What's the best way to spark a child's passion for reading?
Is it by drilling first-graders in the relationship between spoken sounds and the ABCs they see posted on classrooms walls?Is it by challenging them to recognize words as they look through children's books?
Until recently, only the most traditional educators advocated the use of phonics - a 100-year-old system of teaching children to match sounds to the alphabet.
For most of this century, classroom teachers and academics have put their faith in a variety of other methods - from the 1960s' "look-say" word recognition system featuring Sally, Dick and Jane books to the 1980s' literature-based "whole language."
But phonics has some surprising new converts these days.
National Institutes of Health investigator Reid Lyon is among a growing group of researchers who say phonics would solve the problems of the estimated 50 percent of American kids who do not naturally look at storybooks and figure out the words.
Lyon's 1990s research shows that half of children need formal phonics instruction to become good readers - and that's probably why so many American kids struggle with basic reading, writing and spelling.
Other born-again phonics supporters include first-grade teacher Jamie Klein. She's one of a number of classroom teachers who didn't learn to teach phonics in college but are training to do so now.
"I didn't specifically learn to teach phonics in college - it was just thrown into a discussion about a variety of teaching methods," said Klein, who graduated from Northern Arizona University six years ago with a bachelor's degree in education.
Earlier, this year, pupils at her school, Cesar Chavez Community in south Phoenix, ranked at the bottom of the nation - the 14th percentile - on the Word Study Skills Test. The standardized test shows how well third-graders know their sounds and letters.
Arizona ranked in the 39th percentile, a score that Kelly Powell, research and evaluation director for the Arizona Department of Education, calls "extraordinarily low."
Last summer, Klein and two other Cesar Chavez teachers trained to use a phonics program called Action Reading. It teaches kids sounds, letters and words through picture cards, songs, coloring sheets and games. The one-time cost per class for materials is $1,600.
"With the system I used before, I never knew whether kids were actually reading words in books or had just memorized them" when adults read the books aloud, Klein said.
"With this method, kids learn how to break words down into sounds, and they learn to sound out new words without help from a teacher."
Now, Klein has a class of exuberant readers like Jennifer Cordoza who rush through their drills and worksheets then visit a small library in the corner of the classroom.
"I read a lot," said the bilingual 6-year-old, who speaks Spanish at home and owns two storybooks.
"I've read 10 - no, maybe 100 - books: `Go Dog Go,' `Ten Apples on Top,' `Green Eggs and Ham,' " Jennifer said.
"I got a certificate for a free pizza for reading lots of books."
Cesar Chavez principal Pablo Curiel says the real measure of whether Action Reading is working will be future standardized test scores. But he noted that he is pleased with the results he has seen so far.

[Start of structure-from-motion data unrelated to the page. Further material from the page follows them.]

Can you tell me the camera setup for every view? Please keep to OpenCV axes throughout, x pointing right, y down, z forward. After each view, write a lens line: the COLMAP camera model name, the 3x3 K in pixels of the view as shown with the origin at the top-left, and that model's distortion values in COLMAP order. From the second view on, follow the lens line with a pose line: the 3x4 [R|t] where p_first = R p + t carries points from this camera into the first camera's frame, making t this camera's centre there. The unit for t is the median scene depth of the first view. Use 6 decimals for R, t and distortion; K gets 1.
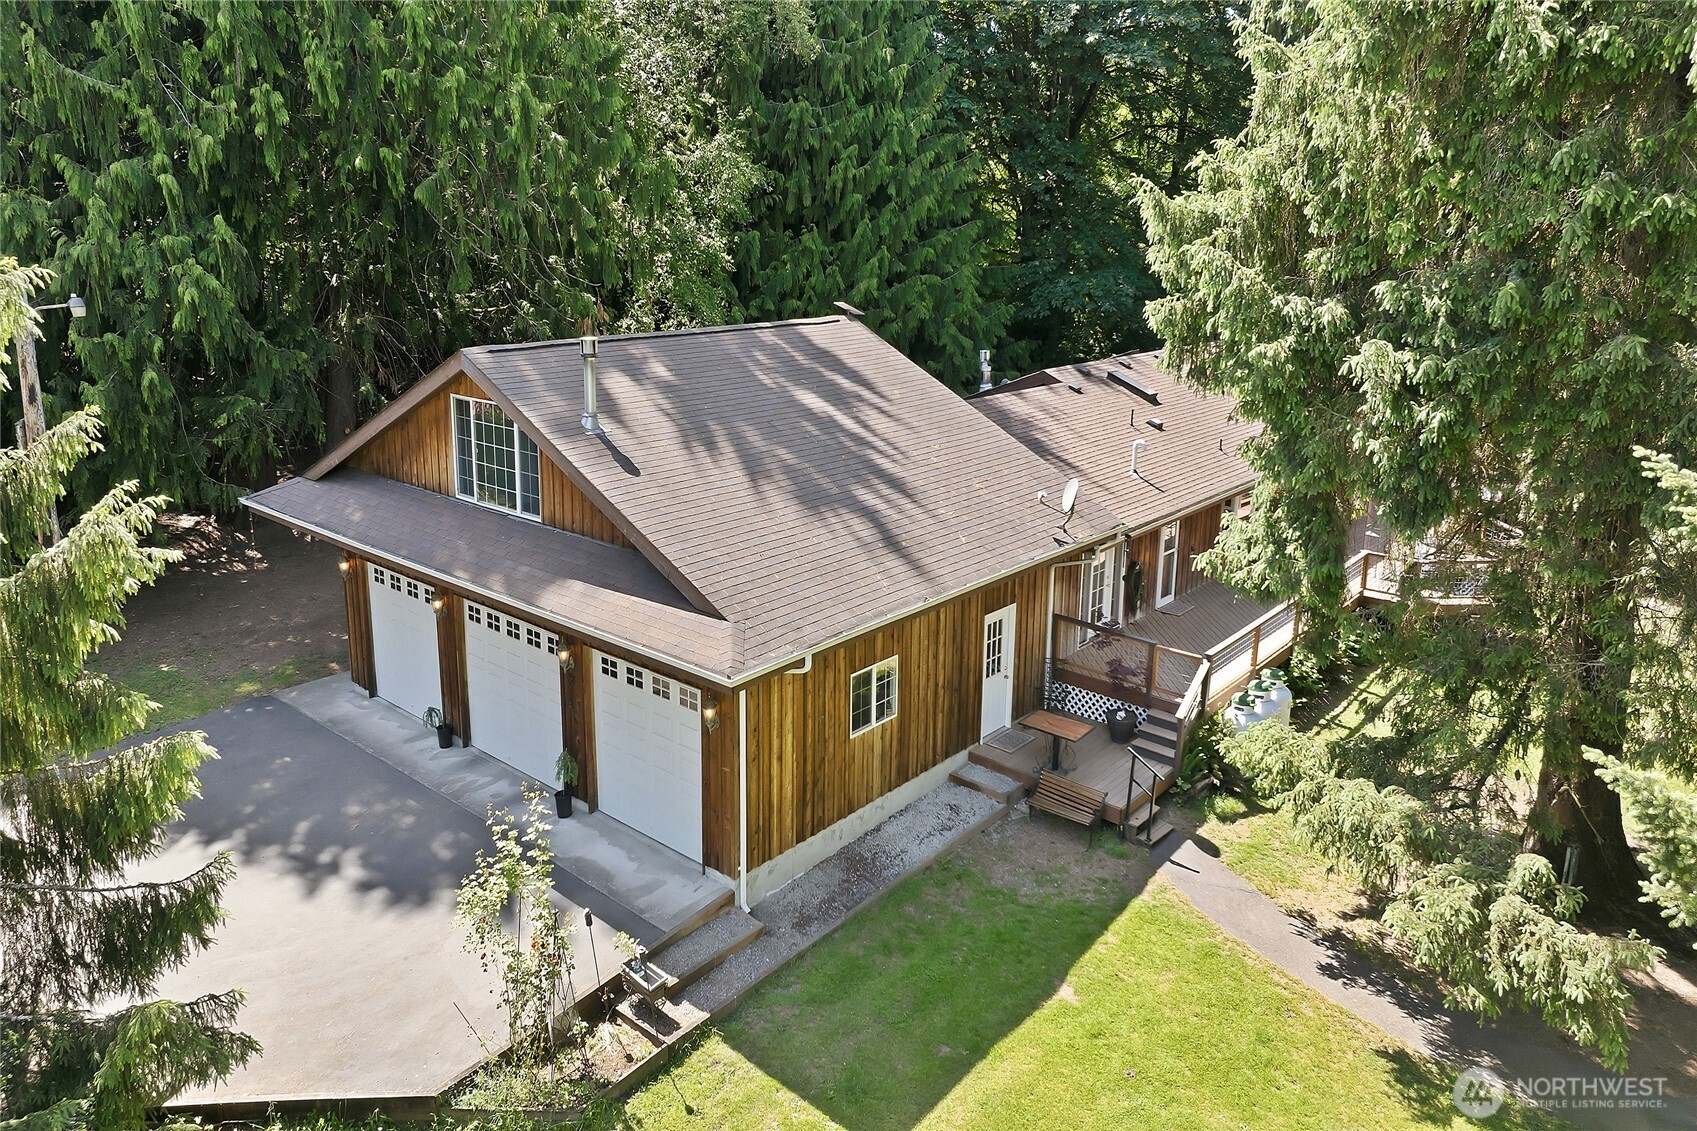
lens RADIAL K [[1222.7, 0, 844.3], [0, 1222.7, 489.5], [0, 0, 1]] dist [-0.050577, 0.075500]
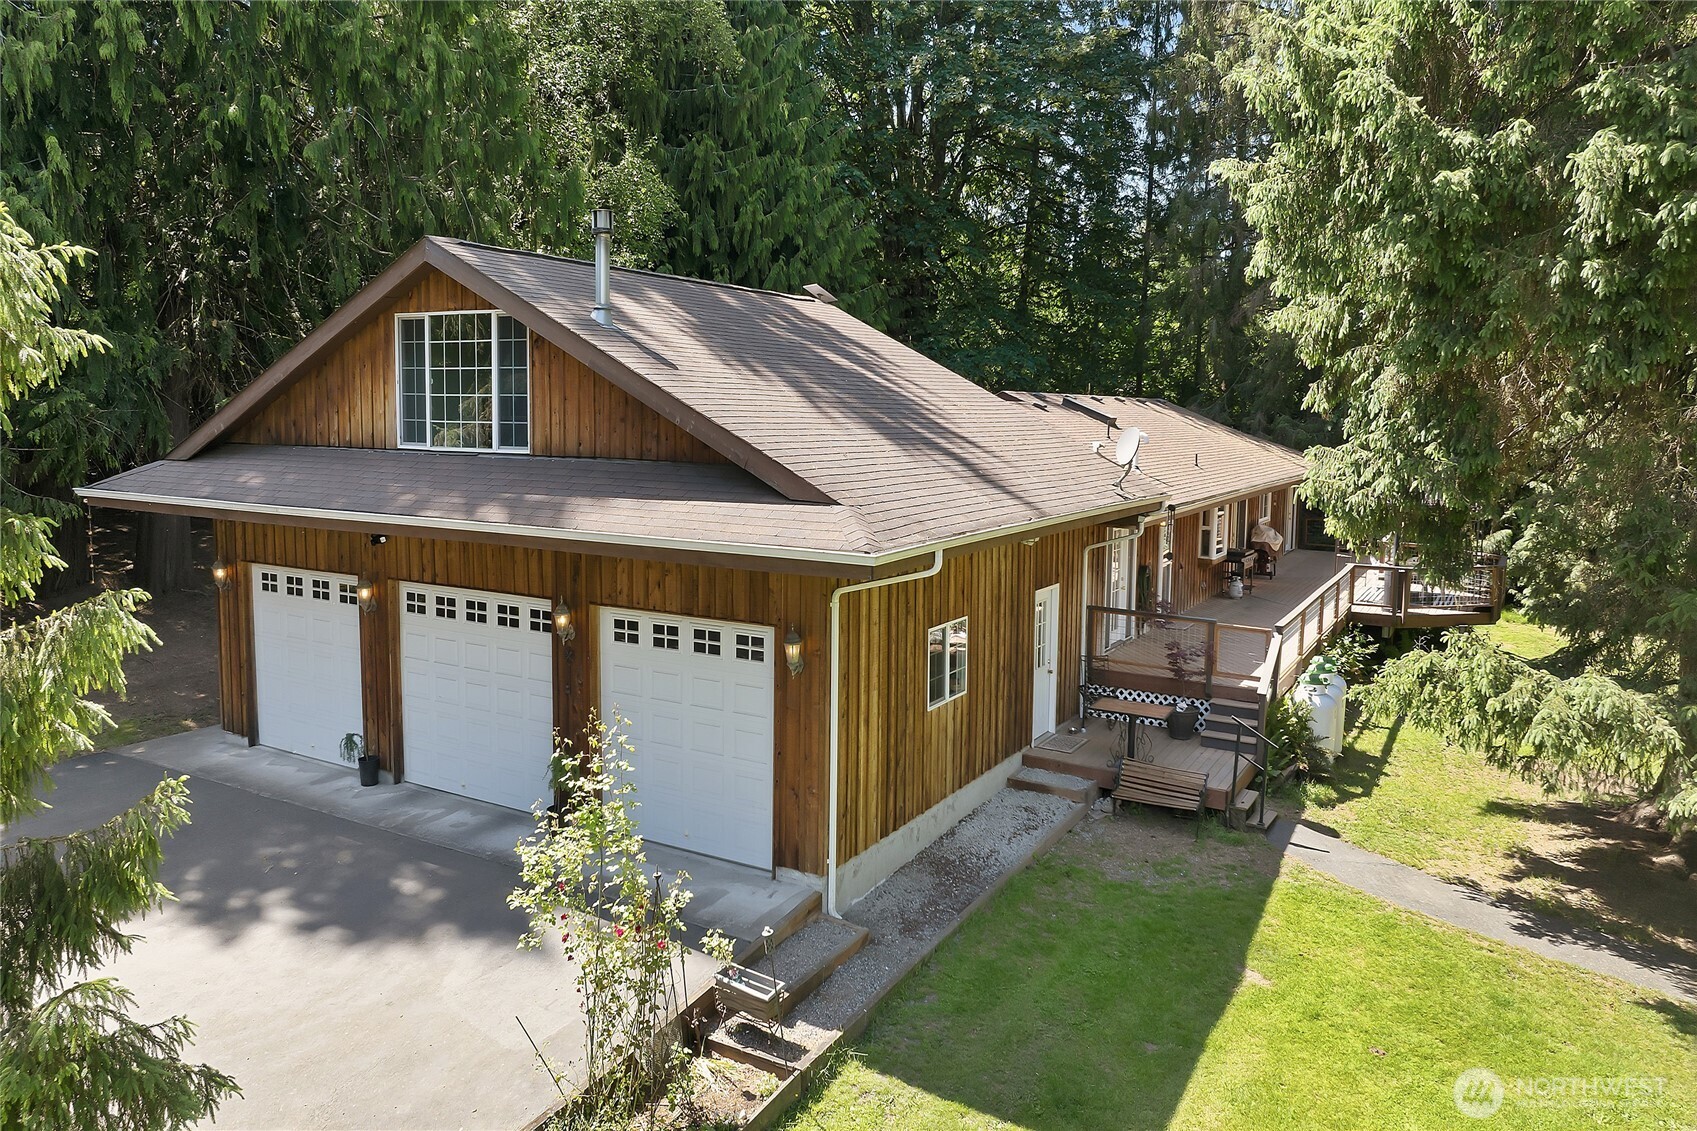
lens RADIAL K [[1224.4, 0, 872.4], [0, 1224.4, 529.4], [0, 0, 1]] dist [-0.071634, 0.096362]
pose [[0.982398, -0.018645, 0.185867, -0.174278], [0.039249, 0.993398, -0.107799, 0.164847], [-0.182630, 0.113196, 0.976644, 0.194060]]
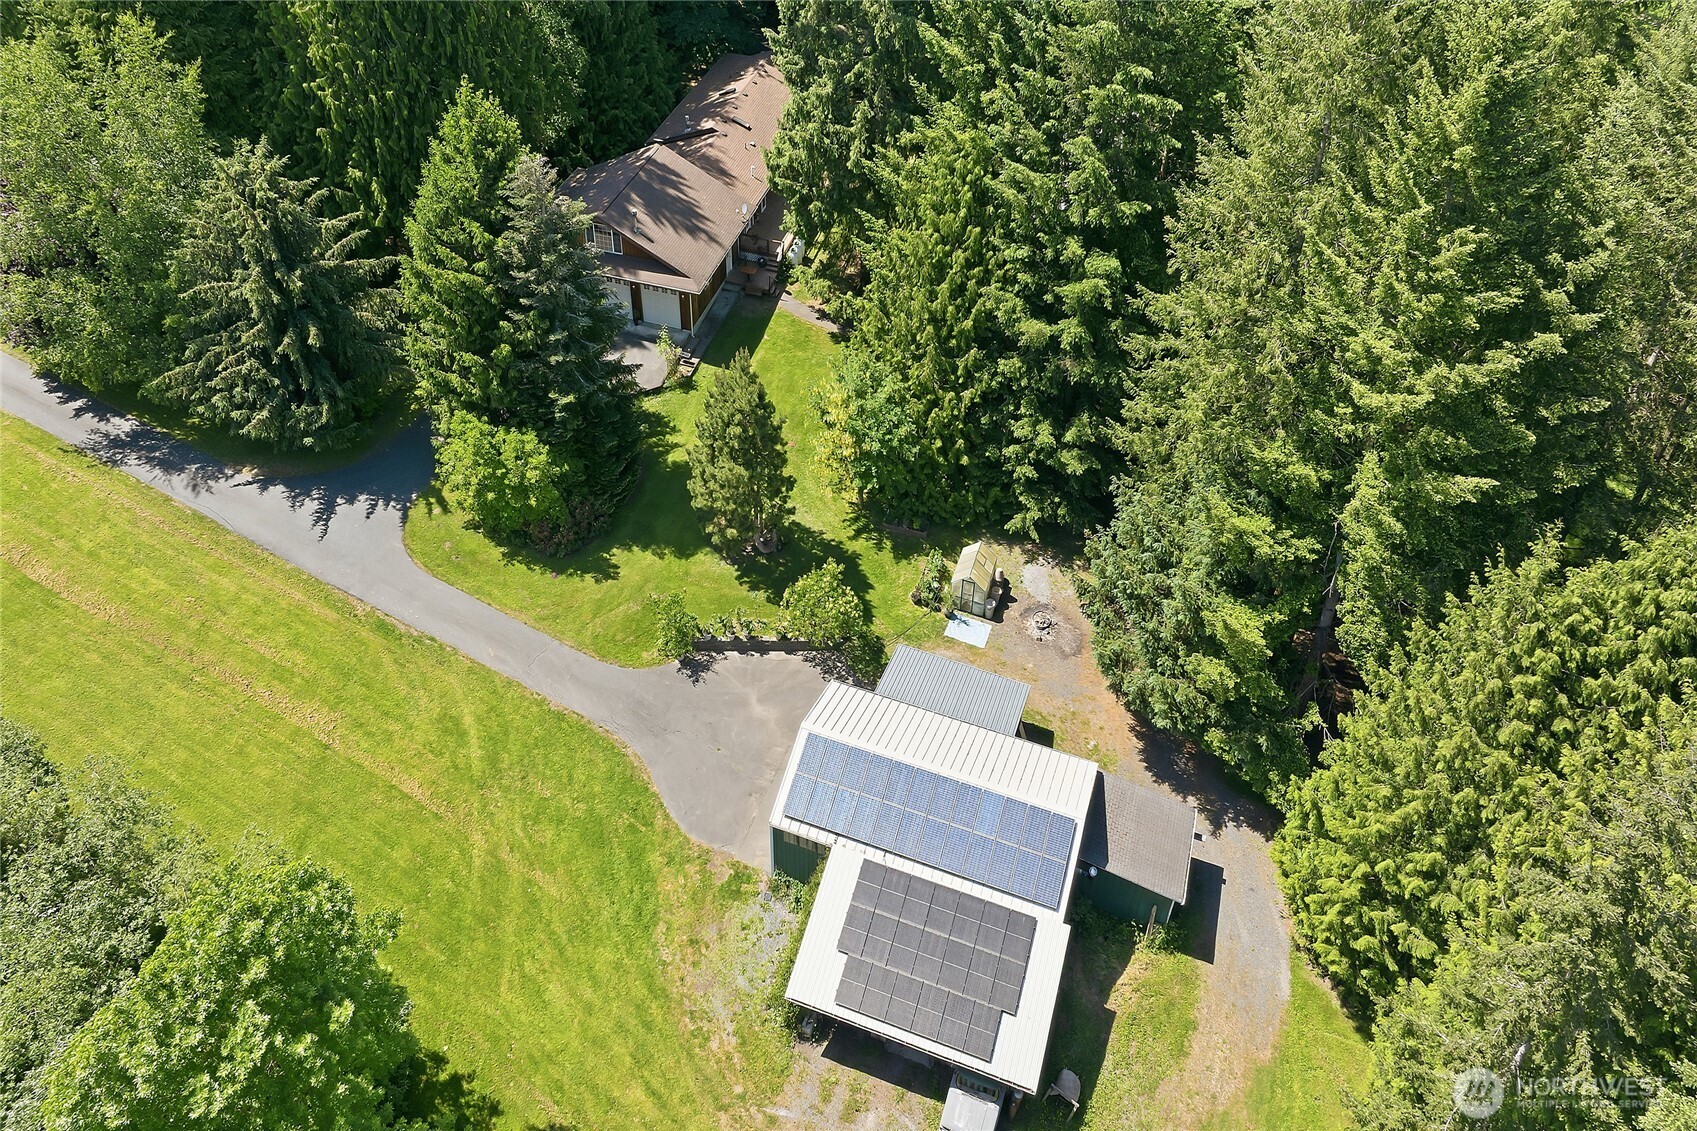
lens RADIAL K [[1222.7, 0, 844.3], [0, 1222.7, 489.5], [0, 0, 1]] dist [-0.050577, 0.075500]
pose [[0.924514, -0.272123, 0.266874, -0.803579], [0.086154, 0.831266, 0.549157, -1.395429], [-0.371282, -0.484711, 0.791962, -2.633972]]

Research by National Institutes of Health's Lyon indicates that 50 percent of kids may be born with a natural ability to match sounds and letters. They quickly get the knack of reading without phonics.
But everyone else struggles to "crack the code" of letter and sound relationships without formal instruction. Some, Lyon says, never read at all without help.
"Research shows that if you first give kids the tools to crack the code - that the sounds `aah, buh, kuh' relate to the letters A, B and C - they will then have the tools to read anything," said Jeanie Eller. The Cave Creek educator trained the Cesar Chavez teachers to use Action Reading.
Armed with research that supports the use of phonics, two Arizona legislators plan to introduce bills in early 1998 that would require both public elementary schools and Arizona universities to teach phonics to kids and aspiring teachers.
States that have enacted similar legislation include California, Ohio, Texas, Georgia, Wisconsin, Oregon, Washington and North Carolina.
"It's criminal that schools have kids in programs that don't teach them how to read," said one bill sponsor, Rep. Karen Johnson, a Mesa Republican.
"Parents keep coming to me and saying `Why can't my child read? He's in fourth grade.' "
Critics of the legislation include Arizona professors and some teachers who are staunch advocates of the whole language literature approach to reading.